**TEXT SHOWN**:
++++++++
Personal details
- Born: 1790s
- Died: 1877
- Denomination: Anglican

= George Newenham Wright =

Irish writer and Anglican clergyman

George Newenham Wright (c. 1794–1877) was an Irish writer and Anglican clergyman. He was born in Dublin; his father, John Thomas Wright was a doctor. He graduated B.A. from Trinity College Dublin in 1814 and M.A. in 1817, having been elected a Scholar of the College in 1812. He married Charlotte Mulock in 1819.

He held several curacies in Ireland before moving to St Mary Woolnoth, London.

By 1851, he was a teacher of classics, resident in Windsor with his wife. In 1861 he noted having a number of pupils boarding with him at Frome. By 1863 he was master of Tewkesbury Grammar School.

He died on 24 March 1877 at Pierrepont Street, Bath.

From the 1820s to the 1840s some minor topographical works and schoolbooks on subjects ranging from the Greek language to biography and philosophy by Wright were published. There were several on Ireland, two of which have illustrations by George Petrie.
++++++++
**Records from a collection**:
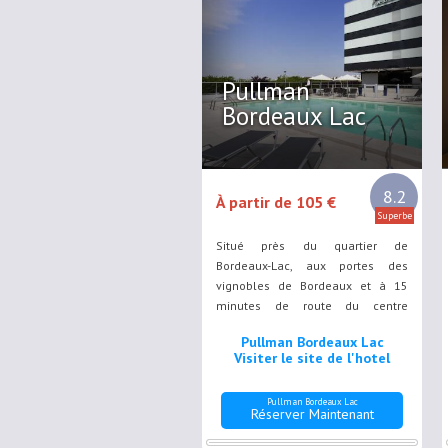
Pullman
Bordeaux Lac
8.2
À partir de 105 €
Superbe
Situé près du quartier de
Bordeaux-Lac, aux portes des
vignobles de Bordeaux et à 15
minutes de route du centre
historique de Bordeaux, l'hôtel
Pullman Bordeaux Lac
Pullman Bordeaux Lac possède un
Visiter le site de l'hotel
restaurant doté d'un bar, une
piscine chauffée et des chambres
Pullman Bordeaux Lac
dotées...
Réserver Maintenant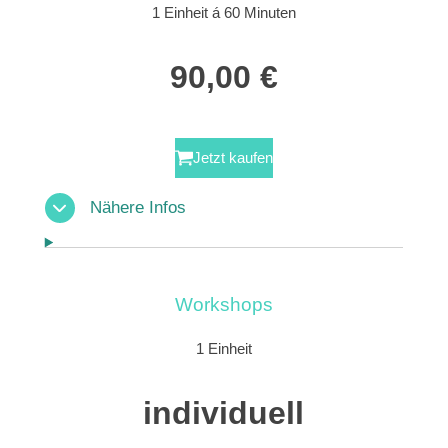
1 Einheit á 60 Minuten
90,00 €
Jetzt kaufen
Nähere Infos
Workshops
1 Einheit
individuell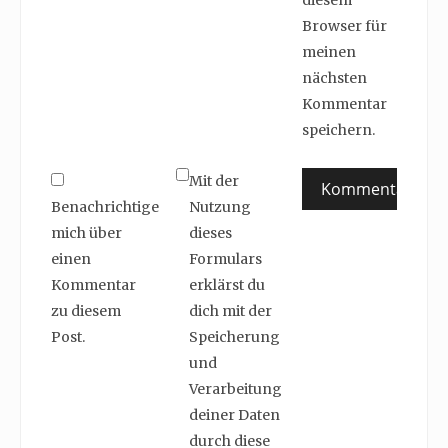
diesem
Browser für
meinen
nächsten
Kommentar
speichern.
Mit der
Benachrichtige
Nutzung
mich über
dieses
einen
Formulars
Kommentar
erklärst du
zu diesem
dich mit der
Post.
Speicherung
und
Verarbeitung
deiner Daten
durch diese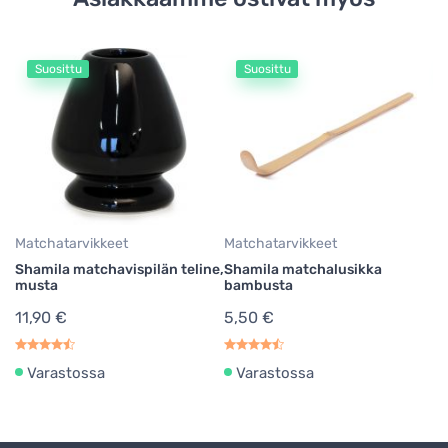
Suosittu
Suosittu
Ma
Sh
1
Matchatarvikkeet
Matchatarvikkeet
Shamila matchavispilän teline,
Shamila matchalusikka
musta
bambusta
11,90 €
5,50 €
Varastossa
Varastossa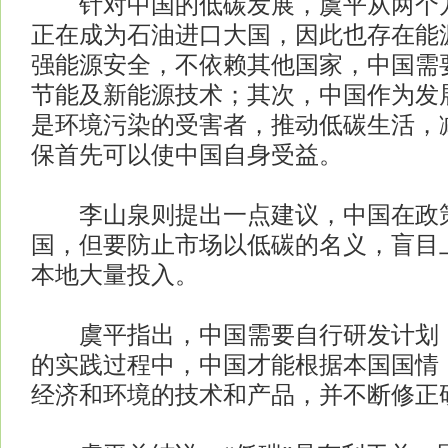
针对中国的低碳发展，虞平从两个方
正在成为石油进口大国，因此也存在能
强能源安全，不依赖其他国家，中国需
节能及新能源技术；其次，中国作为发
是环境污染的受害者，推动低碳生活，
保首先可以使中国自身受益。
李山泉则提出一点建议，中国在政
国，但要防止市场以低碳的名义，盲目
本地大量投入。
虞平指出，中国需要自行研发计划，
的实践过程中，中国才能根据本国国情
经济和环境的技术和产品，并不断修正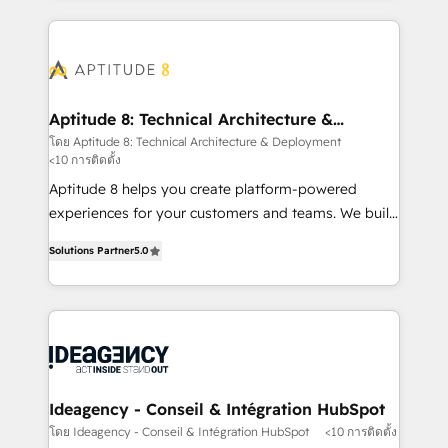
votre projet HubSpot, contactez notre équipe pour
l'international, nous travaillons avec des ETI
un échange dédié.
ambitieuses, des grands groupes voulant aller au-
delà d’une simple transformation digitale et des
startups florissantes. Nos 3 grandes expertises sont :
➤ L’intégration de CRM et de méthodologie RevOps
Aptitude 8: Technical Architecture &
Deployment
pour aligner les équipes marketing, commerciales et
โดย Aptitude 8: Technical Architecture & Deployment
<10 การติดตั้ง
support client (data migration, synchronisation API,
audit et maintenance) ➤ La création de sites internet
Aptitude 8 helps you create platform-powered
de conversion qui transforment les visiteurs en
experiences for your customers and teams. We build
opportunités d'affaires ➤ La mise en place de
multi-hub solutions and orchestrate operations
Solutions Partner
5.0
stratégies d'acquisition marketing (SEO, SEA,
across your entire tech stack. Aptitude 8 is trusted
inbound, automatisation marketing, ABM, IA,
by top brands such as Lenovo, Bluetooth,
emailing) Informations clés : - 10 ans d'expérience -
International Sports Sciences Association, SXSW,
100+ intégrations CRM HubSpot réussies - 40
Notion, Soundcloud, American Nurses Association,
experts conseil - 150 certifications HubSpot
Randstad, Uber Freight, and HubSpot itself. We have
cumulées
the largest technical consulting team of any HubSpot
partner and expertise across operational strategy,
Ideagency - Conseil & Intégration HubSpot
business-first process building, system integration,
โดย Ideagency - Conseil & Intégration HubSpot
<10 การติดตั้ง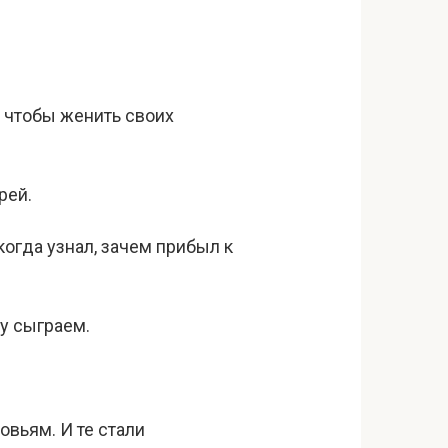
й, чтобы женить своих
рей.
 когда узнал, зачем прибыл к
бу сыграем.
вьям. И те стали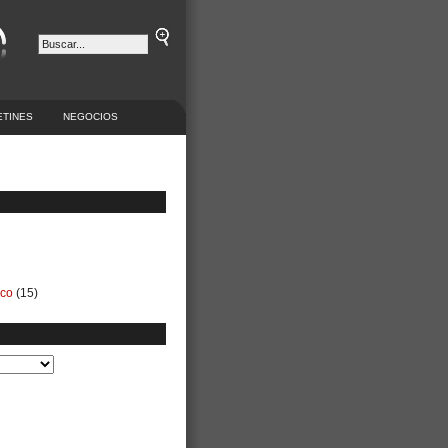
ETINES
NEGOCIOS
ico
(15)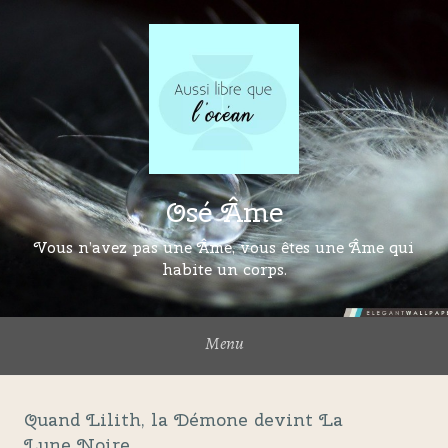
Osé Âme
Vous n’avez pas une Âme, vous êtes une Âme qui
habite un corps.
Menu
Quand Lilith, la Démone devint La
Lune Noire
++++++++
**YOUR ASSIGNMENT**:
Answer these questions from the biography of George Newenham Wright, numbering each answer to match its question.
1. What was his father's job?
2. After holding curacies in Ireland, where in London did he move?
3. Who illustrated two of his works on Ireland?

**TASK SOLUTION**:
1. A doctor
2. St Mary Woolnoth
3. George Petrie